这一脚,边母用足了力气。
姜梨向前扑倒,疼得半天也不敢动。
“不要脸的贱人!刚才还和边澈闹出那种动静,这会儿怎么哑巴了?!”边母又是一脚。
她理智上是希望姜梨能成功勾引边澈的,不然之前也不会特意让她下药。
可情感上又难以接受。
恨姜梨让她死去的儿子戴绿帽。
姜梨清楚边母的矛盾和扭曲,更知道边母想利用她算计边澈。
她随便蹭掉脸上残余的泪痕,嘴里赶紧撇清关系:“边澈是为了宋眠来教训我的,他心里只有宋眠,根本看不上我。”
姜梨的话提醒了边母。
“说起来,我倒是小看了你。
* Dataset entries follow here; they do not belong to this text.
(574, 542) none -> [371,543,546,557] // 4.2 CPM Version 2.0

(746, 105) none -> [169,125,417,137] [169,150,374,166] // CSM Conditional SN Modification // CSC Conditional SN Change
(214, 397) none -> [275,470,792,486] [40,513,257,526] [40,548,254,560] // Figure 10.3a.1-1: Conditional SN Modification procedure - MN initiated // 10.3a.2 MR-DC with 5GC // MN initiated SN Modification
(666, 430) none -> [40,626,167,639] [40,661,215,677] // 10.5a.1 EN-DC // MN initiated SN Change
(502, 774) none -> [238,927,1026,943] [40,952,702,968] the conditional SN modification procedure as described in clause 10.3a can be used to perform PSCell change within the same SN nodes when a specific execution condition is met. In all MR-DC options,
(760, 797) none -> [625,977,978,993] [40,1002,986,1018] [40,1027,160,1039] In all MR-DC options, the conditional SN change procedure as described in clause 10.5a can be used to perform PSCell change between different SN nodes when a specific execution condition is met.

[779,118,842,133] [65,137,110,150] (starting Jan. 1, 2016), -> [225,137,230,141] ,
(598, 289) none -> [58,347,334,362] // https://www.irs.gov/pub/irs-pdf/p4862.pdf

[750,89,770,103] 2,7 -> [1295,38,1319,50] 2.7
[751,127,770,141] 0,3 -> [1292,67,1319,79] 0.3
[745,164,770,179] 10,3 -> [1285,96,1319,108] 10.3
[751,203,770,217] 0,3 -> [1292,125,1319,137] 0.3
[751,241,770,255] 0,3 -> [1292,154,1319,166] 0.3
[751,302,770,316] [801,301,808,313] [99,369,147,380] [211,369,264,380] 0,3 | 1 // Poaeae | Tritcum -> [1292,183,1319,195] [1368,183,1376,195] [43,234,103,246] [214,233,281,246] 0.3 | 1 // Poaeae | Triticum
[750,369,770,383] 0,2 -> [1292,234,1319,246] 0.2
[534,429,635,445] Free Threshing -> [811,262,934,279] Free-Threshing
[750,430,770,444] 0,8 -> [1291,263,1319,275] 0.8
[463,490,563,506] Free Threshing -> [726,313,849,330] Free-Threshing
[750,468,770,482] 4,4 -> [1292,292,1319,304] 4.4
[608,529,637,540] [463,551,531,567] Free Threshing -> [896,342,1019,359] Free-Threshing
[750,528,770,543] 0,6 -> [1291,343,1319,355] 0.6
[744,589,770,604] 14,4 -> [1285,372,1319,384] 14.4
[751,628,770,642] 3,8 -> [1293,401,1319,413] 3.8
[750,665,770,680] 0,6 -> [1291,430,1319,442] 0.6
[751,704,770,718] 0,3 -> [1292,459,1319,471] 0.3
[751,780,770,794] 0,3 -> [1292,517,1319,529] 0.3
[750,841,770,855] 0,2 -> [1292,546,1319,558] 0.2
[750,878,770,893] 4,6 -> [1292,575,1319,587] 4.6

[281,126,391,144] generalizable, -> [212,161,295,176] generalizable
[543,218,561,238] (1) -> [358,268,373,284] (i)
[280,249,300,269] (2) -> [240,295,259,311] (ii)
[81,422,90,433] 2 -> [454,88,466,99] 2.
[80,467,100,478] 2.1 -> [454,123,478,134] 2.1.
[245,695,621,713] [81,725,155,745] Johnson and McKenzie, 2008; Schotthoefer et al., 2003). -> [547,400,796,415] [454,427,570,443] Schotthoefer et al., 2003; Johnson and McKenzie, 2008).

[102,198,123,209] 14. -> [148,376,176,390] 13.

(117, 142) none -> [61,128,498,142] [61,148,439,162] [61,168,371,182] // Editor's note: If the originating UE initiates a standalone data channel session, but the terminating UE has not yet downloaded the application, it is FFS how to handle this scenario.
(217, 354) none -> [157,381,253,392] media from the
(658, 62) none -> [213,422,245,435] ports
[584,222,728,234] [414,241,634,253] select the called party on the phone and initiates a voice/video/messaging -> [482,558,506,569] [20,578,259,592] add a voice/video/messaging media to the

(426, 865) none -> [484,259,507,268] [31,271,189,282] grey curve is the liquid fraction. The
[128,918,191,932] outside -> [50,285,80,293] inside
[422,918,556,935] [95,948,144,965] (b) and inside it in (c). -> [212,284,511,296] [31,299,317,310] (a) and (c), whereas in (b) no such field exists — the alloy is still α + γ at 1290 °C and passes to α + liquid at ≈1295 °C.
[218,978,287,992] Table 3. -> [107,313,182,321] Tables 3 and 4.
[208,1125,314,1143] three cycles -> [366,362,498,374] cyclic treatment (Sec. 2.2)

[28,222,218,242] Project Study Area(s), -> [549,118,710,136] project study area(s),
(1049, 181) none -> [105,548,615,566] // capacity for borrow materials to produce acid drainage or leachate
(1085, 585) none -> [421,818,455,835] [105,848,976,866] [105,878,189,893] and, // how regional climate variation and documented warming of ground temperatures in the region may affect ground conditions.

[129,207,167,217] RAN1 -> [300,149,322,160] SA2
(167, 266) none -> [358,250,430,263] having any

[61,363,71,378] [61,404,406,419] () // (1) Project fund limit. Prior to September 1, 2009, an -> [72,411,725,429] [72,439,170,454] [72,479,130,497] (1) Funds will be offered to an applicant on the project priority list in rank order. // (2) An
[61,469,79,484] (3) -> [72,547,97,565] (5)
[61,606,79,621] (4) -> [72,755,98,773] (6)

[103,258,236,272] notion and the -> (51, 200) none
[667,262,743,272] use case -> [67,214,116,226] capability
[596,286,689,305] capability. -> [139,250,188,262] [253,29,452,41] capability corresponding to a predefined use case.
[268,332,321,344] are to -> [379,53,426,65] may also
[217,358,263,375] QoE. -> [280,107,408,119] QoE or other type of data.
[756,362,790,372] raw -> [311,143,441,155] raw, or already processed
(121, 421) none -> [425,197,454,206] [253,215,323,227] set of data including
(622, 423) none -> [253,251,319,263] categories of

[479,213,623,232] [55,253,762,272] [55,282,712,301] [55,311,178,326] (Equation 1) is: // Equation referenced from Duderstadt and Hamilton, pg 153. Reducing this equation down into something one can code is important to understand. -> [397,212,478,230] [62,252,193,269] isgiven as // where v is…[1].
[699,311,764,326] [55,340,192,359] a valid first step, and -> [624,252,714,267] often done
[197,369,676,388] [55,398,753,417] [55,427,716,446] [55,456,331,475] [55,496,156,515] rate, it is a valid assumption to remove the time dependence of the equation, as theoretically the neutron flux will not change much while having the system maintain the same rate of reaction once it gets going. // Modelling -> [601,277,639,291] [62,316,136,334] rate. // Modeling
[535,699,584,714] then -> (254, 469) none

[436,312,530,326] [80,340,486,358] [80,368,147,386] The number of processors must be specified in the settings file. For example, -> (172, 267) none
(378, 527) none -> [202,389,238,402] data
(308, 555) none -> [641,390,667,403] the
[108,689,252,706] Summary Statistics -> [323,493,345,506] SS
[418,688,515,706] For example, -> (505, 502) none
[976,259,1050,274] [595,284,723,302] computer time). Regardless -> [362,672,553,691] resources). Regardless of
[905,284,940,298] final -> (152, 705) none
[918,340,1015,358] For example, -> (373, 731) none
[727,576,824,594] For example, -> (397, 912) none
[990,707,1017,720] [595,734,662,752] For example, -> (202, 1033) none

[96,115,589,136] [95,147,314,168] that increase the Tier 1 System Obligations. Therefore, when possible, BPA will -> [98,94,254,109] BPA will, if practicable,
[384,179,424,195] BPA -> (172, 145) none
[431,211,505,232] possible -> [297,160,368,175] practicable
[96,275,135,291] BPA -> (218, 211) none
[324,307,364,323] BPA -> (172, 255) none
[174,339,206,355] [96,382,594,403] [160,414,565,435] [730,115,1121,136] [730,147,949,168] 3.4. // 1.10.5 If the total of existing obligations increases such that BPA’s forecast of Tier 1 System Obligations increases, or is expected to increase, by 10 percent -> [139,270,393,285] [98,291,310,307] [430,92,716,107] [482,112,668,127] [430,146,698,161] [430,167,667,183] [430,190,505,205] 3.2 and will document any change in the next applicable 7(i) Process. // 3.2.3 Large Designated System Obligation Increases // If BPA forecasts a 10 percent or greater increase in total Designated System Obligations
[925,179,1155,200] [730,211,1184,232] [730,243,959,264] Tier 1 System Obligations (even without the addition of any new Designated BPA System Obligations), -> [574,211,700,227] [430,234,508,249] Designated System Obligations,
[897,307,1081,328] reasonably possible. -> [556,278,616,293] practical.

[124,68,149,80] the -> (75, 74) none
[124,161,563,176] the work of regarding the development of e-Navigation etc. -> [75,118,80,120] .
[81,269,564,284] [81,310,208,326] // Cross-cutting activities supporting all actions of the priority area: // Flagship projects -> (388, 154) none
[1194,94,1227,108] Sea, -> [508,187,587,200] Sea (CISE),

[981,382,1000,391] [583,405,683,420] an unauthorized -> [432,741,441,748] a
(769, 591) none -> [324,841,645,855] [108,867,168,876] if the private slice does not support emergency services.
”
“你是怎么敢又一次对宋眠动手的?上次捆着你饿了那么多天,还不够让你长记性?”
“你为什么总是试图替边家、替我带来麻烦!”
姜梨从她渐渐危险的语调中预感到什么,脸上本就不多的血色瞬间褪得干干净净。
边母阴冷地盯着她,灯光下不带妆的脸暗沉松弛,被阴影切割后,如同带了鬼面。
“不……”姜梨本能地缩起手脚,看向大开的门。
可就算逃出房间,她也躲不掉。
“我,我不会再出现在宋小姐面前,我不是故意的。”
边母充耳不闻,转身从衣柜里找出一根暗色的藤条。
不知道的,会以为这根平平无奇的东西是用来拍打晾晒被褥的。
可姜梨清楚。
那是专门为她准备的。
一夜过去。
姜梨很多天都没有离开房间。
有人想起来,会送点吃的给她,其他时候,她就饿着。
一直到客人登门那天。
在边母的属意下,姜梨化妆打扮,走出房门,尽职尽责扮演好边家长媳。
——某些场合,边母是一定要带着姜梨的。
好像只要儿媳还在,儿子就不算彻底离开。
可死了就是死了。
哪怕姜梨代表边峥嵘坐上饭桌,尽力和来宾搭话。
所有人的目光,也只会投向紧挨边父而坐的边澈。
边澈头脑灵活,交际能力又强,从最初回到边家起,就得到了边父的全力培养,说是手把手教导都不为过。
在圈子里的话题度和知名度至今还在攀升。
大家心知肚明,如果不出意外,边澈就是边氏未来的头号接班人。
一顿饭下来,表面上宾主尽欢。
实际上,边母眉眼间的郁气,几次都差点压不住。
等到了散场的时候,边母终于忍不住狠狠剜了姜梨一眼,路过时,手肘故意蹭过姜梨身后。
姜梨还没来得及站起来,边母这一蹭,正好蹭到她背上的伤口。
她毫无防备,轻轻“嘶”了一声。
听到声音,已经走到门口的边澈回了一下头,正好对上走到身后的边母。
边母眸色阴凉,眼底却硬是临时聚起点笑意,“怎么了?”
“长辈先请。”边澈客气疏离地侧身。
边母点头,越过他出了门。
这时候,边澈才状似不经意地瞥了眼姜梨。
她已经站了起来,看起来没什么异常。
不多时,一行人在大门前道别。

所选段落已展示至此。